The CCR4− IgG4 modulates T cell migration and activity. Specifically, the CCR4− IgG4 can block, inhibit or decrease the migration of Tregs toward CCL ligands and as a result reduce the suppressor activity of Tregs, for example, regulatory T cell-mediated suppression of T cell activity. In another aspect, the CCR4− IgG4 can augment an immune response to an antigen. For example, the CCR4− IgG4 increases antigen-specific T cell activity. In other aspects, the CCR4− IgG4 restores or increases T cell proliferation, for example, effector T cell proliferation. In a further aspect, the CCR4− IgG4 activates T cells to secrete cytokines, such as IFN-γ. The CCR4− IgG4 also has a potent immunomodulation effect on regulatory T cells and effector T cells, resulting in inhibition of Treg recruitment to the tumor tissue and consequent activation of effector T cells against the tumor cells.

Unlike the previously described CCR4− IgG1, CCR4− IgG4 described herein does not induce cell death by complement-dependent cytotoxicity (CDC), antibody-dependent cellular toxicity (ADCC), antibody dependent cellular phagocytosis (ADPC), or any other known mechanism.

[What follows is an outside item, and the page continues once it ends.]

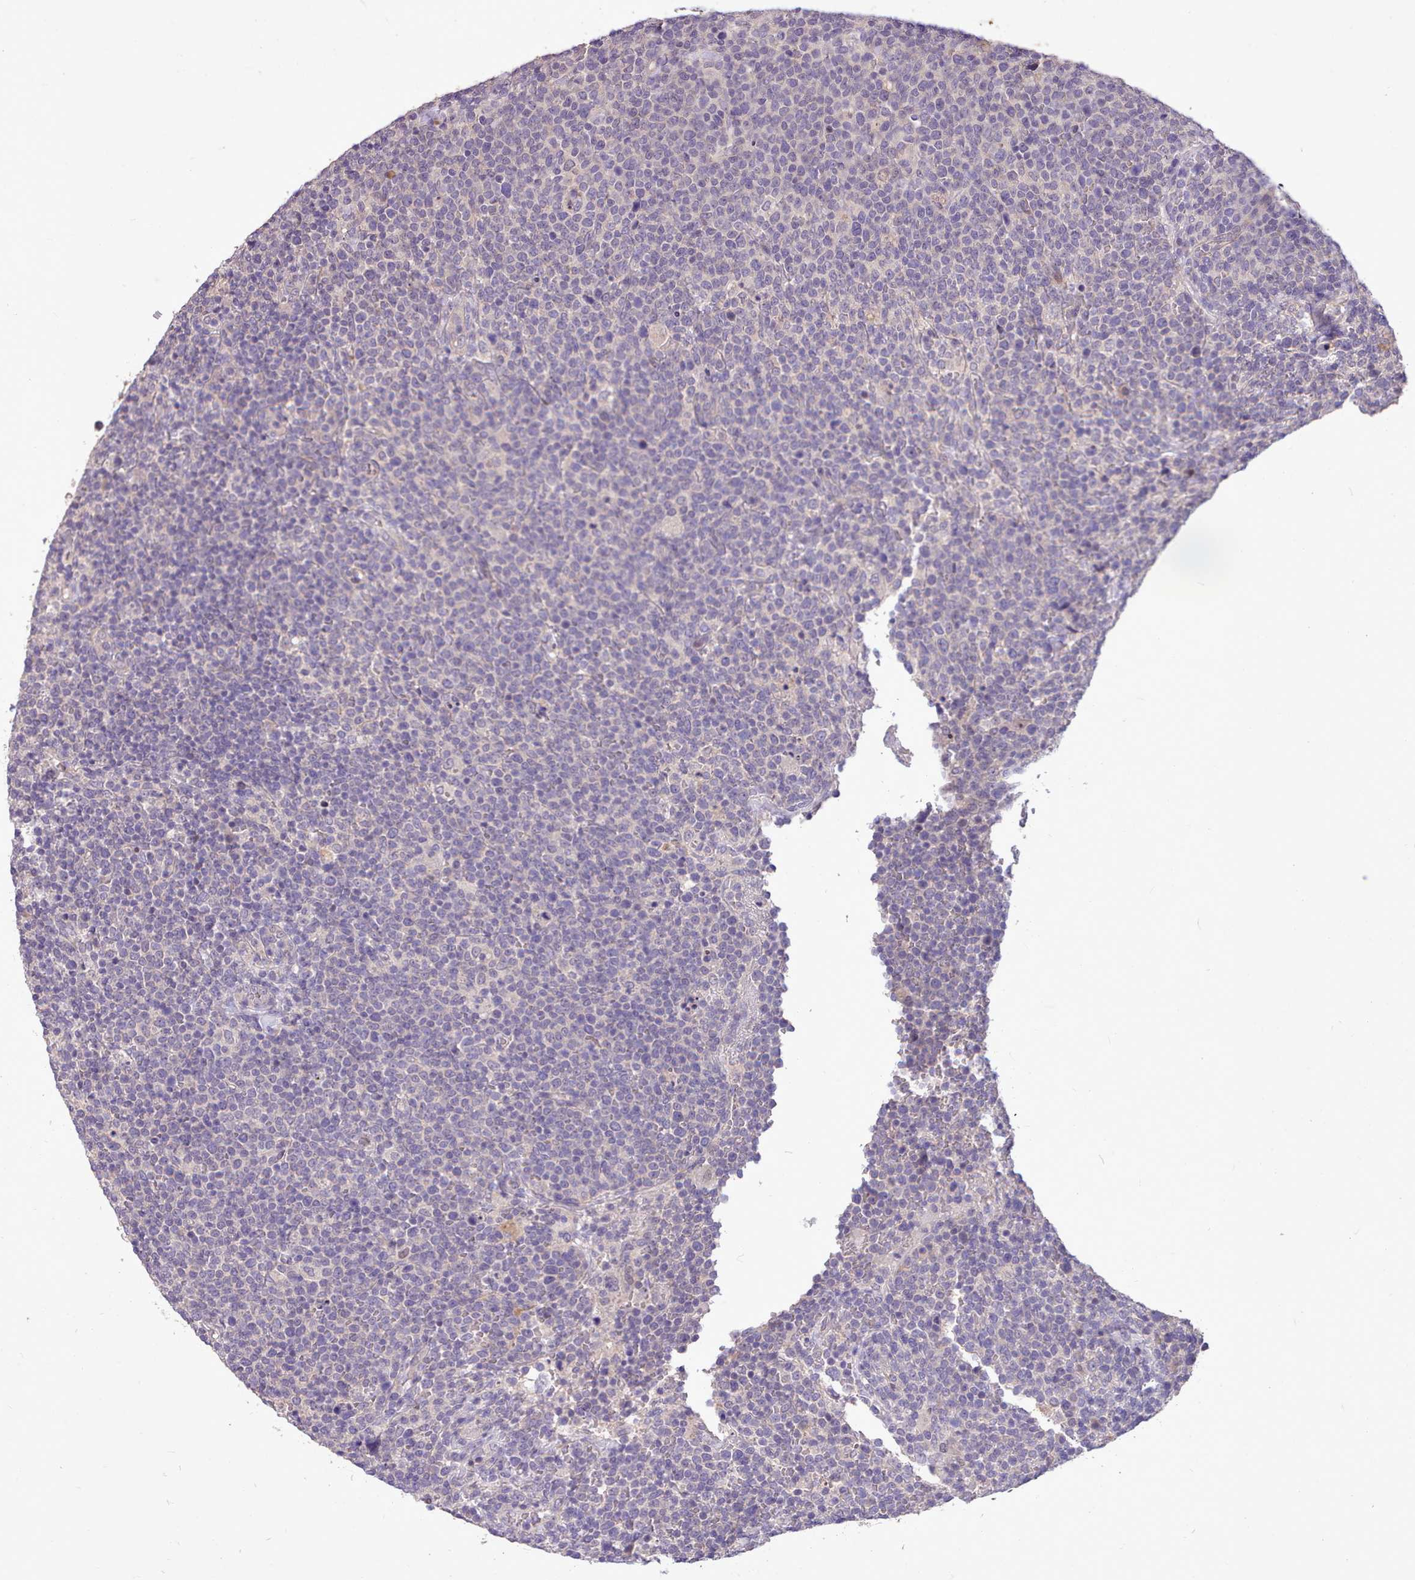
{"staining": {"intensity": "negative", "quantity": "none", "location": "none"}, "tissue": "lymphoma", "cell_type": "Tumor cells", "image_type": "cancer", "snomed": [{"axis": "morphology", "description": "Malignant lymphoma, non-Hodgkin's type, High grade"}, {"axis": "topography", "description": "Lymph node"}], "caption": "Histopathology image shows no significant protein staining in tumor cells of lymphoma.", "gene": "ZNF607", "patient": {"sex": "male", "age": 61}}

The nucleic acid and amino acid sequence of the engineered CCR4− IgG4 antibody is provided below in Tables 1A-2B.

Another aspect of the current invention, includes a stabilized version of the CCR4− IgG4 monoclonal antibody, wherein amino acid substitutions in the hinge region allows for antibodies that do not undergo in vivo Fab arm exchange, resulting in more efficient antibody binding.